With the chicken came this side dish in which crisp, pressed zucchini blossoms are standing up in a pile of additional sautéed chanterelles. Beside them was a pool of a foamy sauce I didn't catch the name of but that concealed a serving of rice pilaf.
Then the cheese course arrived. At the right is my plate with two little wedges, one of a dry ashed chevre, and the other of something with a washed orange rind. Pont l'Éveque maybe?
But that was just the beginning. At the left here is the board they brought us, from which I had already chosen the two little wedges. The other three varieties were also excellent. They even brought us each a slice of fruit bread to go with the cheese.

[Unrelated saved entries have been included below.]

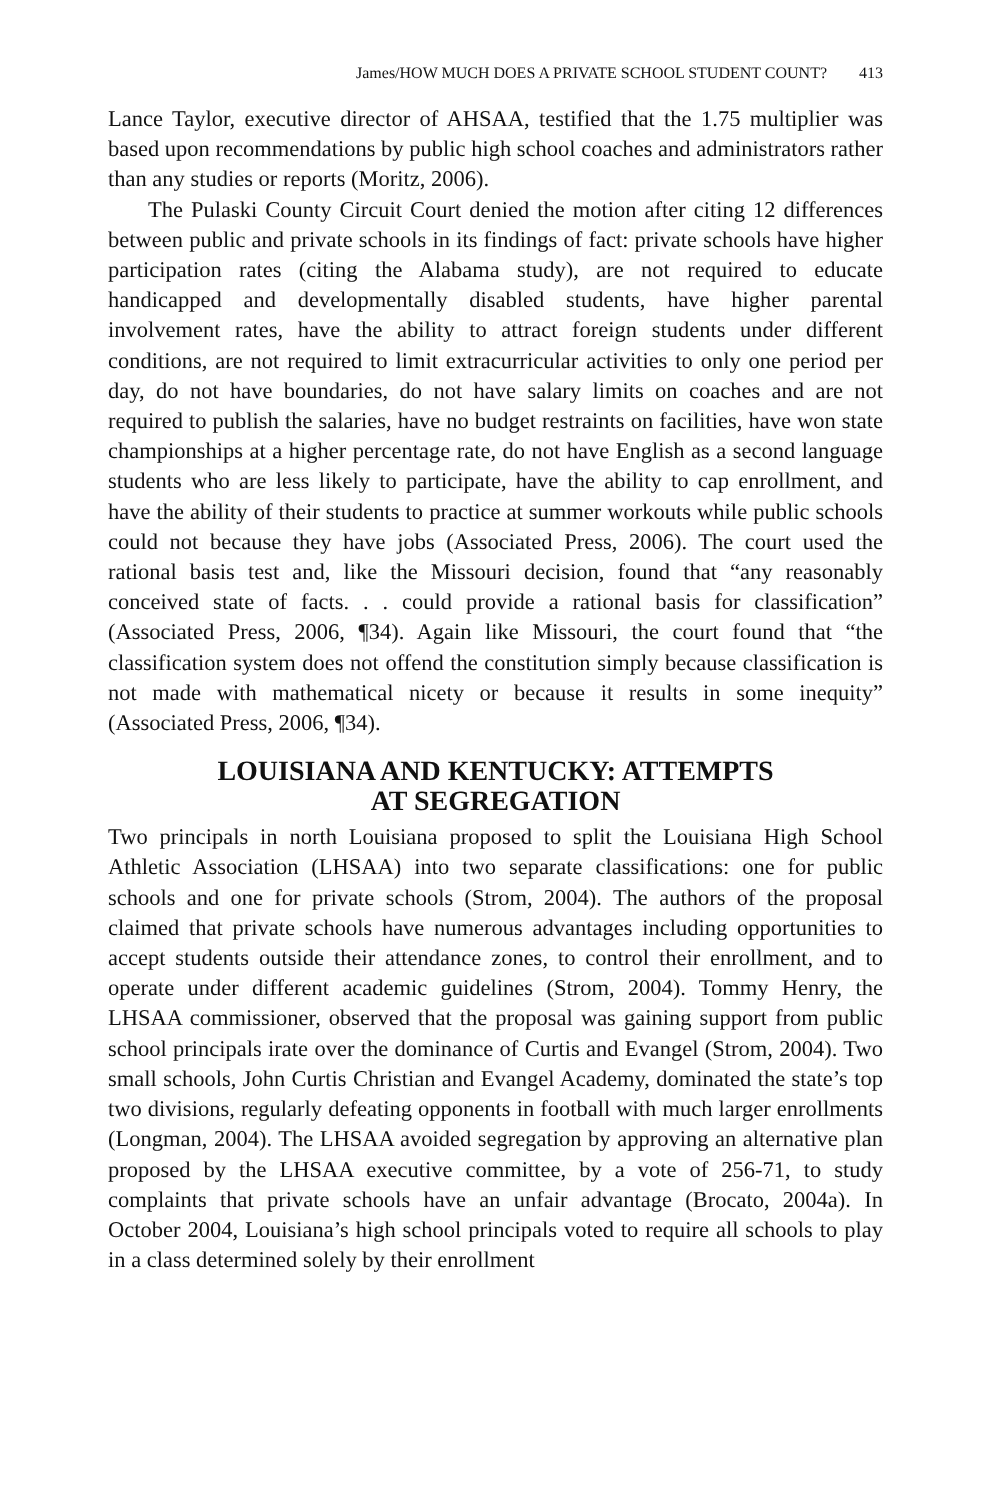James/HOW MUCH DOES A PRIVATE SCHOOL STUDENT COUNT? 413
Lance Taylor, executive director of AHSAA, testified that the 1.75 multiplier was based upon recommendations by public high school coaches and administrators rather than any studies or reports (Moritz, 2006).
The Pulaski County Circuit Court denied the motion after citing 12 differences between public and private schools in its findings of fact: private schools have higher participation rates (citing the Alabama study), are not required to educate handicapped and developmentally disabled students, have higher parental involvement rates, have the ability to attract foreign students under different conditions, are not required to limit extracurricular activities to only one period per day, do not have boundaries, do not have salary limits on coaches and are not required to publish the salaries, have no budget restraints on facilities, have won state championships at a higher percentage rate, do not have English as a second language students who are less likely to participate, have the ability to cap enrollment, and have the ability of their students to practice at summer workouts while public schools could not because they have jobs (Associated Press, 2006). The court used the rational basis test and, like the Missouri decision, found that “any reasonably conceived state of facts. . . could provide a rational basis for classification” (Associated Press, 2006, ¶34). Again like Missouri, the court found that “the classification system does not offend the constitution simply because classification is not made with mathematical nicety or because it results in some inequity” (Associated Press, 2006, ¶34).
LOUISIANA AND KENTUCKY: ATTEMPTS
AT SEGREGATION
Two principals in north Louisiana proposed to split the Louisiana High School Athletic Association (LHSAA) into two separate classifications: one for public schools and one for private schools (Strom, 2004). The authors of the proposal claimed that private schools have numerous advantages including opportunities to accept students outside their attendance zones, to control their enrollment, and to operate under different academic guidelines (Strom, 2004). Tommy Henry, the LHSAA commissioner, observed that the proposal was gaining support from public school principals irate over the dominance of Curtis and Evangel (Strom, 2004). Two small schools, John Curtis Christian and Evangel Academy, dominated the state’s top two divisions, regularly defeating opponents in football with much larger enrollments (Longman, 2004). The LHSAA avoided segregation by approving an alternative plan proposed by the LHSAA executive committee, by a vote of 256-71, to study complaints that private schools have an unfair advantage (Brocato, 2004a). In October 2004, Louisiana’s high school principals voted to require all schools to play in a class determined solely by their enrollment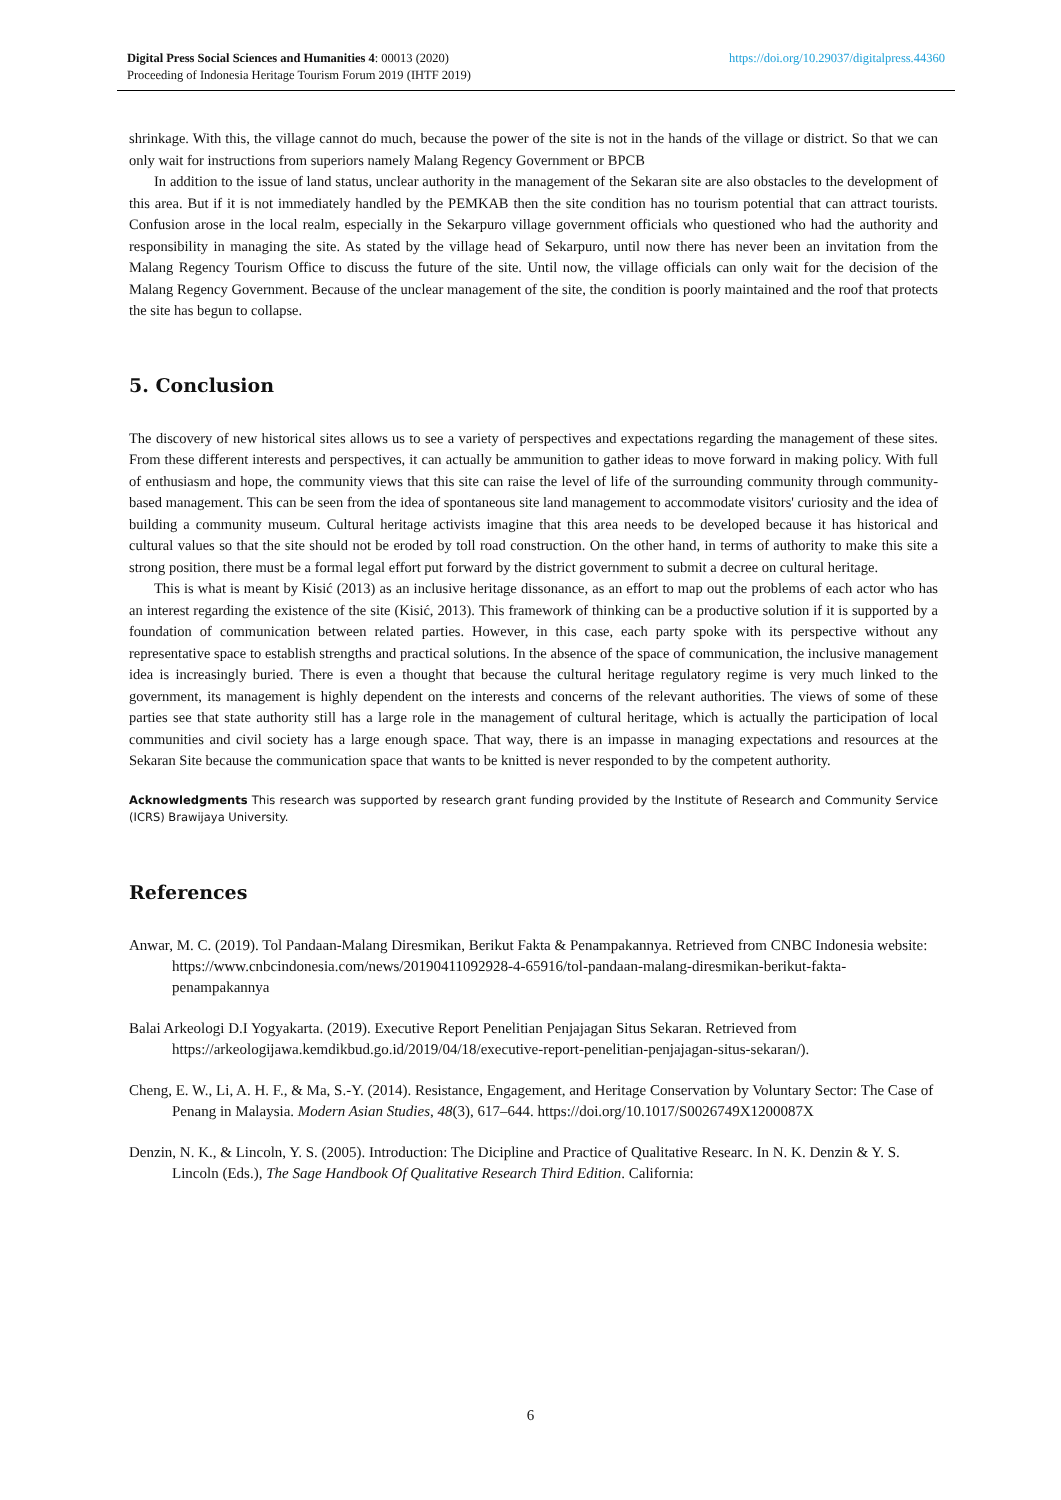https://doi.org/10.29037/digitalpress.44360 Digital Press Social Sciences and Humanities 4: 00013 (2020)
Proceeding of Indonesia Heritage Tourism Forum 2019 (IHTF 2019)
shrinkage. With this, the village cannot do much, because the power of the site is not in the hands of the village or district. So that we can only wait for instructions from superiors namely Malang Regency Government or BPCB
In addition to the issue of land status, unclear authority in the management of the Sekaran site are also obstacles to the development of this area. But if it is not immediately handled by the PEMKAB then the site condition has no tourism potential that can attract tourists. Confusion arose in the local realm, especially in the Sekarpuro village government officials who questioned who had the authority and responsibility in managing the site. As stated by the village head of Sekarpuro, until now there has never been an invitation from the Malang Regency Tourism Office to discuss the future of the site. Until now, the village officials can only wait for the decision of the Malang Regency Government. Because of the unclear management of the site, the condition is poorly maintained and the roof that protects the site has begun to collapse.
5. Conclusion
The discovery of new historical sites allows us to see a variety of perspectives and expectations regarding the management of these sites. From these different interests and perspectives, it can actually be ammunition to gather ideas to move forward in making policy. With full of enthusiasm and hope, the community views that this site can raise the level of life of the surrounding community through community-based management. This can be seen from the idea of spontaneous site land management to accommodate visitors' curiosity and the idea of building a community museum. Cultural heritage activists imagine that this area needs to be developed because it has historical and cultural values so that the site should not be eroded by toll road construction. On the other hand, in terms of authority to make this site a strong position, there must be a formal legal effort put forward by the district government to submit a decree on cultural heritage.
This is what is meant by Kisić (2013) as an inclusive heritage dissonance, as an effort to map out the problems of each actor who has an interest regarding the existence of the site (Kisić, 2013). This framework of thinking can be a productive solution if it is supported by a foundation of communication between related parties. However, in this case, each party spoke with its perspective without any representative space to establish strengths and practical solutions. In the absence of the space of communication, the inclusive management idea is increasingly buried. There is even a thought that because the cultural heritage regulatory regime is very much linked to the government, its management is highly dependent on the interests and concerns of the relevant authorities. The views of some of these parties see that state authority still has a large role in the management of cultural heritage, which is actually the participation of local communities and civil society has a large enough space. That way, there is an impasse in managing expectations and resources at the Sekaran Site because the communication space that wants to be knitted is never responded to by the competent authority.
Acknowledgments This research was supported by research grant funding provided by the Institute of Research and Community Service (ICRS) Brawijaya University.
References
Anwar, M. C. (2019). Tol Pandaan-Malang Diresmikan, Berikut Fakta & Penampakannya. Retrieved from CNBC Indonesia website: https://www.cnbcindonesia.com/news/20190411092928-4-65916/tol-pandaan-malang-diresmikan-berikut-fakta-penampakannya
Balai Arkeologi D.I Yogyakarta. (2019). Executive Report Penelitian Penjajagan Situs Sekaran. Retrieved from https://arkeologijawa.kemdikbud.go.id/2019/04/18/executive-report-penelitian-penjajagan-situs-sekaran/).
Cheng, E. W., Li, A. H. F., & Ma, S.-Y. (2014). Resistance, Engagement, and Heritage Conservation by Voluntary Sector: The Case of Penang in Malaysia. Modern Asian Studies, 48(3), 617–644. https://doi.org/10.1017/S0026749X1200087X
Denzin, N. K., & Lincoln, Y. S. (2005). Introduction: The Dicipline and Practice of Qualitative Researc. In N. K. Denzin & Y. S. Lincoln (Eds.), The Sage Handbook Of Qualitative Research Third Edition. California:
6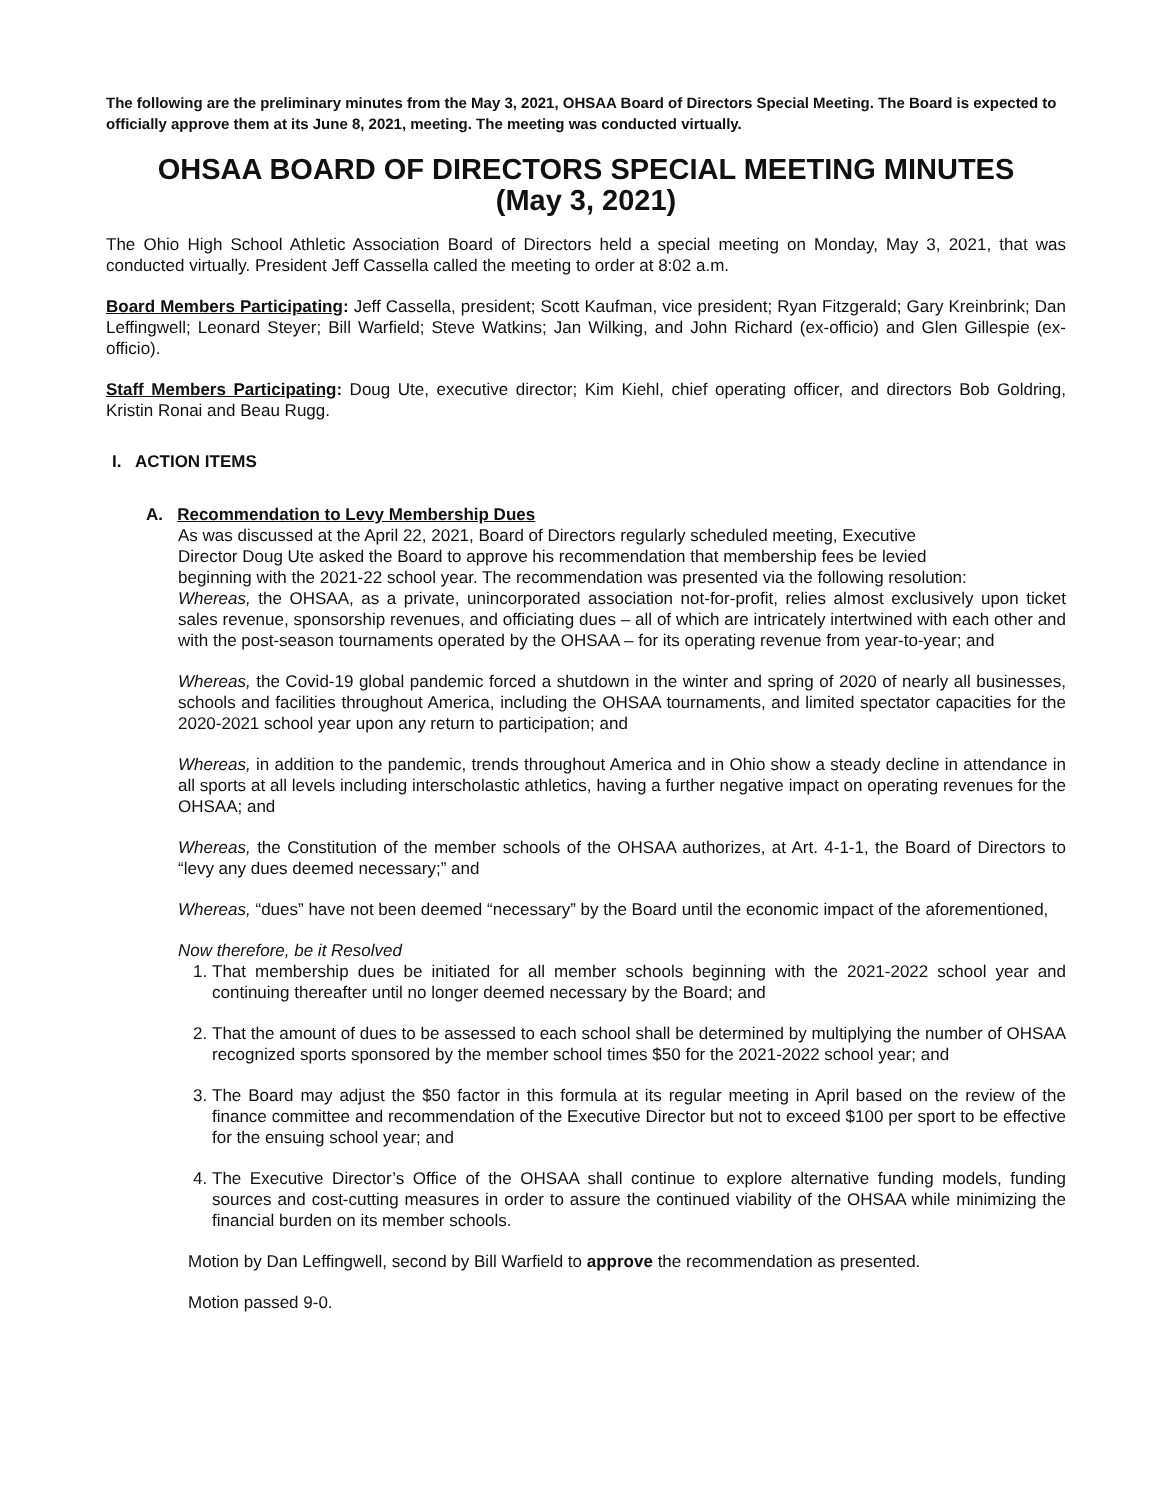The following are the preliminary minutes from the May 3, 2021, OHSAA Board of Directors Special Meeting. The Board is expected to officially approve them at its June 8, 2021, meeting. The meeting was conducted virtually.
OHSAA BOARD OF DIRECTORS SPECIAL MEETING MINUTES
(May 3, 2021)
The Ohio High School Athletic Association Board of Directors held a special meeting on Monday, May 3, 2021, that was conducted virtually. President Jeff Cassella called the meeting to order at 8:02 a.m.
Board Members Participating: Jeff Cassella, president; Scott Kaufman, vice president; Ryan Fitzgerald; Gary Kreinbrink; Dan Leffingwell; Leonard Steyer; Bill Warfield; Steve Watkins; Jan Wilking, and John Richard (ex-officio) and Glen Gillespie (ex-officio).
Staff Members Participating: Doug Ute, executive director; Kim Kiehl, chief operating officer, and directors Bob Goldring, Kristin Ronai and Beau Rugg.
I. ACTION ITEMS
A. Recommendation to Levy Membership Dues
As was discussed at the April 22, 2021, Board of Directors regularly scheduled meeting, Executive Director Doug Ute asked the Board to approve his recommendation that membership fees be levied beginning with the 2021-22 school year. The recommendation was presented via the following resolution:
Whereas, the OHSAA, as a private, unincorporated association not-for-profit, relies almost exclusively upon ticket sales revenue, sponsorship revenues, and officiating dues – all of which are intricately intertwined with each other and with the post-season tournaments operated by the OHSAA – for its operating revenue from year-to-year; and
Whereas, the Covid-19 global pandemic forced a shutdown in the winter and spring of 2020 of nearly all businesses, schools and facilities throughout America, including the OHSAA tournaments, and limited spectator capacities for the 2020-2021 school year upon any return to participation; and
Whereas, in addition to the pandemic, trends throughout America and in Ohio show a steady decline in attendance in all sports at all levels including interscholastic athletics, having a further negative impact on operating revenues for the OHSAA; and
Whereas, the Constitution of the member schools of the OHSAA authorizes, at Art. 4-1-1, the Board of Directors to “levy any dues deemed necessary;” and
Whereas, “dues” have not been deemed “necessary” by the Board until the economic impact of the aforementioned,
Now therefore, be it Resolved
1. That membership dues be initiated for all member schools beginning with the 2021-2022 school year and continuing thereafter until no longer deemed necessary by the Board; and
2. That the amount of dues to be assessed to each school shall be determined by multiplying the number of OHSAA recognized sports sponsored by the member school times $50 for the 2021-2022 school year; and
3. The Board may adjust the $50 factor in this formula at its regular meeting in April based on the review of the finance committee and recommendation of the Executive Director but not to exceed $100 per sport to be effective for the ensuing school year; and
4. The Executive Director’s Office of the OHSAA shall continue to explore alternative funding models, funding sources and cost-cutting measures in order to assure the continued viability of the OHSAA while minimizing the financial burden on its member schools.
Motion by Dan Leffingwell, second by Bill Warfield to approve the recommendation as presented.
Motion passed 9-0.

After the cheese, the waiter came out with a little brush and dustpan and sweept the marble all around our placemats.
Then came the "grand dessert." First was the little round dish with chickweed on top. It turned out to be marmalade of "reine-claudes" (small green plums) with a reine-claude purée on top. Then the peach melba in the tall glass, with caramelized almonds on top
After that came the "aumonière," a sort of pouch of crisp pastry filled, in this case, with roasted fresh figs and accompanied by fig-leaf ice cream.
I don't seem to have gotten a photo, but my notes say they brought us a pair of little vanilla "religieuses" (cream-puff-based pastries shaped like nuns) with lacy crepe ruffles around their necks!
We were just congratulating ourselves on having eaten at least part of every dessert when our waiter reappeared with a sort of humidor, from which he persuaded each of us to select (and eat!) a couple of exquisite house-made chocolates.
A spendid dinner altogether, and as our taxi pulled away, we could sight down the Avenue Montaigne and see that the Eiffel tower was back to normal, again lit and sparkling on the hour.